Sono occhi che dall’alto ci guardano, i rosoni delle basiliche romane simbolo del dominio di Dio sulla terra.
Dante le immaginava come ruote della fortuna, una intelligenza angelica che risponde ad un disegno divino. Tondi come l’infinito i rosoni di Puglia ambiscono a diventare patrimonio mondiale dell’Unesco. L’idea, nell’anno del 700esimo anniversario della morte di Dante, è della Compagnia degli Exsultanti che in un continuo rimando alla Divina Commedia, tracciano “Una galassia di bellezza e di meraviglia, un autentico percorso di luce che si dipanerà lungo un asse territoriale poggiato su tre cantiche: il rosone della Cattedrale di Troia (Foggia), il Rosone della Cattedrale di Ostuni (Brindisi) e il Rosone della Cattedrale di Otranto (Lecce), per proiettare un canto corale insieme ad altri 30 rosoni, in funzione delle rispettive peculiarità” spiega il presidente della compagnia, Antonio Gelormini.
Sarà un percorso inclusivo che abbraccerà tutti, o quasi, i rosoni di Puglia, ognuno unico a modo suo. Dalla bellezza senza fine di quello di Troia con le sue 11 colonnine che incastonano una stella di David a quello della cattedrale di Bari che durante il solstizio d’estate proietta sino a farlo combaciare il suo disegno sul mosaico del pavimento a ridosso dall’altare.
In un gioco di incanti immaginiamo il canto del rosone a 16 raggi della concattedrale di Sant'Eustachio Martire di Acquaviva delle Fonti, monumento nazionale o quello della concattedrale di Santa Maria Assunta a Gravina in Puglia, con il suo bassorilievo dell’Assunta.

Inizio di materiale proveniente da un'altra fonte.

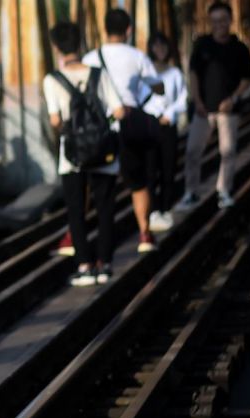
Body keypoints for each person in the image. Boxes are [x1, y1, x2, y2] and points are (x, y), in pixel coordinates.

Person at [43, 21, 125, 286]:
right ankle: (104, 264)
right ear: (80, 44)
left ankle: (84, 265)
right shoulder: (99, 74)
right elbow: (119, 110)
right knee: (105, 208)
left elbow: (55, 120)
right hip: (103, 150)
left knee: (76, 210)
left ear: (57, 47)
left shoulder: (52, 80)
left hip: (73, 155)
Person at [83, 8, 164, 253]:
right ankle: (144, 233)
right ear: (128, 30)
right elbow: (158, 87)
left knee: (100, 186)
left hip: (101, 130)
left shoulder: (90, 58)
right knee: (138, 183)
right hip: (129, 127)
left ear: (105, 29)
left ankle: (85, 238)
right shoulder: (137, 56)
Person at [178, 1, 250, 211]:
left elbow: (248, 77)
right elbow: (193, 74)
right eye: (214, 21)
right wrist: (197, 100)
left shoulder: (239, 48)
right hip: (203, 110)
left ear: (230, 21)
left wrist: (233, 98)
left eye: (223, 20)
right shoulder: (202, 45)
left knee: (228, 151)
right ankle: (190, 192)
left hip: (228, 110)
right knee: (192, 151)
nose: (219, 25)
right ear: (210, 22)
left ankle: (223, 190)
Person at [143, 32, 188, 233]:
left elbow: (183, 98)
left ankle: (166, 206)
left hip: (169, 125)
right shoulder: (145, 73)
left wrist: (169, 113)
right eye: (155, 46)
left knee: (168, 167)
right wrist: (153, 115)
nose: (159, 50)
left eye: (163, 46)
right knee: (150, 169)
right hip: (150, 126)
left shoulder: (175, 73)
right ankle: (153, 211)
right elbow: (140, 98)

Possiamo vederli tutti con la loro storia di bellezza e infinito, che ci rende piccoli quel tanto da riportarci con i piedi per terra e gli occhi al cielo.
Raggi, stelle, mosaici. Raccontano storie che solo gli occhi più attenti hanno la capacità di leggere. I distratti passeranno oltre illuminati inconsapevolmente da quel fascio di luce. Chi saprà soffermarsi, prendersi il suo tempo respirerà il senso di infinito che trasmettono. Quel senso di altro al di fuori di noi che sta scomparendo.
E se saranno 33 come i canti danteschi o poco più, non importa, importa lo stupore e la meraviglia che ci rimanderanno.